Abstract

Aircraft gas turbine engines produce ultrafine PM which has been linked to local-air-quality and environmental concerns. Regulatory sampling and measurement standards were recently introduced by ICAO to mitigate these emission of nonvolatile PM (nvPM). Currently, reported nvPM emissions can significantly under-represent engine exit concentrations due to particle loss. A System-Loss-Tool (SLT) has been proposed to correct for particle loss in the standard sampling and measurement system permitting an estimation of engine exit concentrations for airport environment inventories. Thermophoretic and bend particle loss mechanisms are predicted in the SLT using expressions derived from the literature, which are not in all cases empirically validated to conditions representative of aircraft nvPM exhaust sampling methodologies.

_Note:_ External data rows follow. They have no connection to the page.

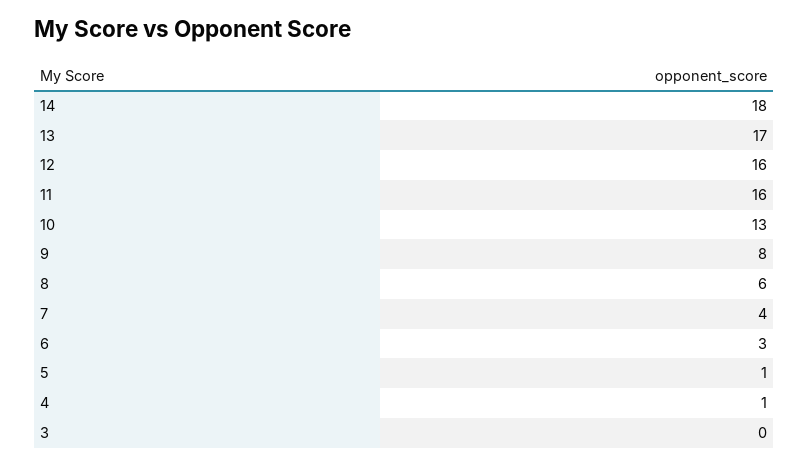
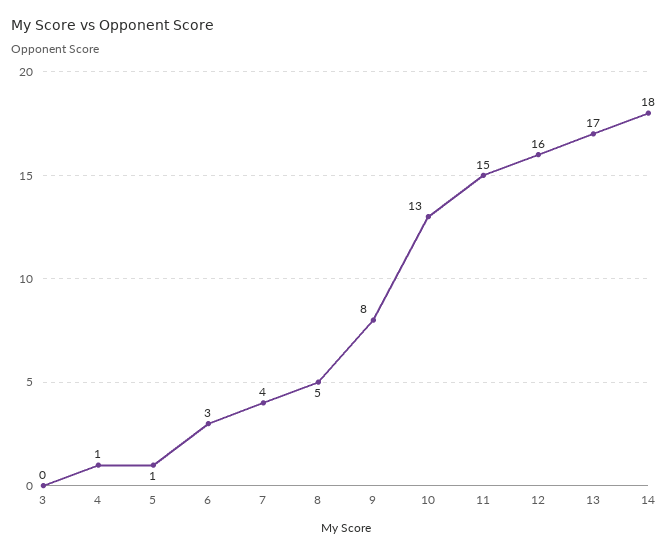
11: 16 -> 15
8: 6 -> 5

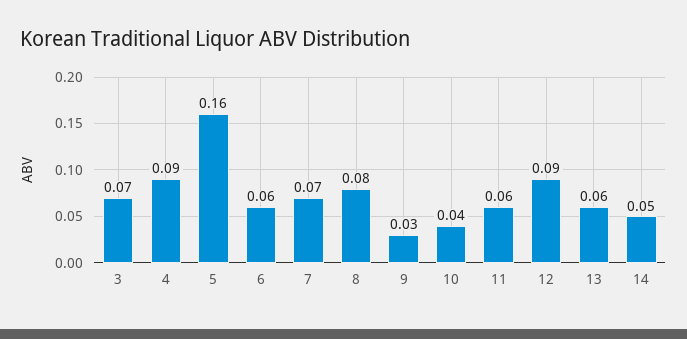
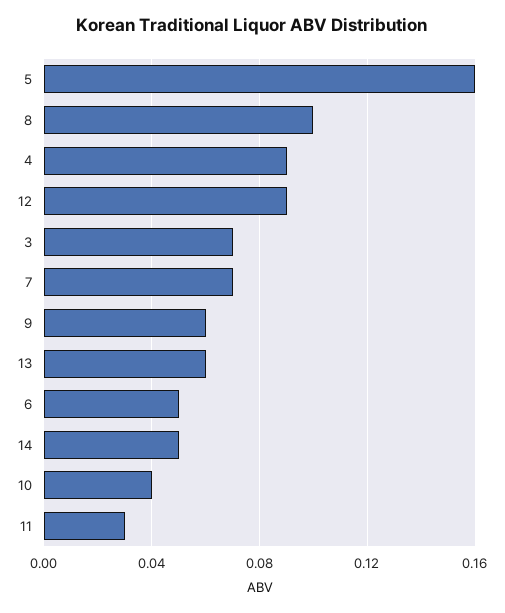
6: 0.06 -> 0.05
8: 0.08 -> 0.1
9: 0.03 -> 0.06
11: 0.06 -> 0.03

In this study, thermophoretic (Tgas≤910 °C) and coiling-induced (≤3960°) particle loss were measured using sampling variables relevant to aerospace certification. Experiments were performed using laboratory generated solid particles (fractal graphite, cubical salt and spherical silica) bounding the upper and lower limits of aircraft soot morphology (i.e., particle effective density, mass-mobility exponent, primary-particle-size). These were aerodynamically classified using a Cambustion Aerodynamic-Aerosol-Classifier (AAC) at electrical-mobility diameters ranging from 30 to 140 nm. The AAC was shown to efficiently classify salt and silica particles, producing monomodal distributions ≥25 nm electrical-mobility GMD, whilst classifying fractal graphite >40 nm electrical-mobility GMD (calculated as da≥20 nm) albeit generally displaying larger GSD’s. Thermophoretic loss at ΔTgas of 0–880 K correlated well with the SLT for non-fractal particles with losses ≤39.2% measured, with higher depositions observed for graphite (4.1%) considered insignificant compared to overall measurement uncertainty. Coiling a 25 m sample line in compliance with ICAO standards induced negligible additional particle loss at flowrates relevant of aircraft exhaust sampling, in agreement with SLT-predicted bend losses. However, additional losses were witnessed at lower flowrates (≤13% at 30 nm), attributed to secondary flow diffusion loss induced by the coiling.